Parametric instabilities of phonons: Nonlinear infrared absorption

Abstract

Nonlinear infrared absorption by parametric phonon processes is shown to be negligible in the low-absorption region of exponential frequency dependence of the optical-absorption coefficient $\beta$, but observable at the reststrahl resonance and in Raman scattering. At low intensity, the transmission $T$ is independent of intensity $I$ as usual, but at high intensity the $T\left(\omega \right)$ curve broadens and the transmission at resonance increases. This behavior results from the parametric instability in the process in which an intermediate-state reststrahl phonon is annihilated and a pair of phonons is created.

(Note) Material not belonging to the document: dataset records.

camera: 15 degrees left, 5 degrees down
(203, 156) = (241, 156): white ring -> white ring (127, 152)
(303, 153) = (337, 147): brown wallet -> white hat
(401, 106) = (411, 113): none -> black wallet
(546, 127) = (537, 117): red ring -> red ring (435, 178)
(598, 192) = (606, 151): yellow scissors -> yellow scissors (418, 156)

An effective relaxation frequency of the reststrahl phonon, which is greater than the low-intensity value as a result of the increase in the amplitudes of the pair phonons above their thermal equilibrium values, is quite useful in understanding absorption and Raman-scattering results. The time constant for the approach to the steady state is important since the steady state is not attained in short laser pulses in important cases in which long-lived phonons give rise to low steady-state threshold intensities for anomalous absorption. The threshold for the parametric instability is quite sharp when considered as a function of the amplitude of the fundamental phonon, but the deviation from linear absorption with increasing intensity is quite smooth. Contrary to previously accepted results, even crystals such as NaCl having a center of inversion could have anomalously low thresholds since the threshold is controlled by the phonon (in the pair) having the longer lifetime. Chain instabilities and enhanced relaxation from mutual interaction of excited pair phonons are negligible for the phonon instabilities, in contrast to previous results for plasmas and parallel pumping in ferromagnetic resonance, respectively. The method of calculation, using boson occupation numbers rather than mode amplitudes, has the simplicity and power to yield more information about parametric instabilities, including effects above the threshold, than has been possible previously.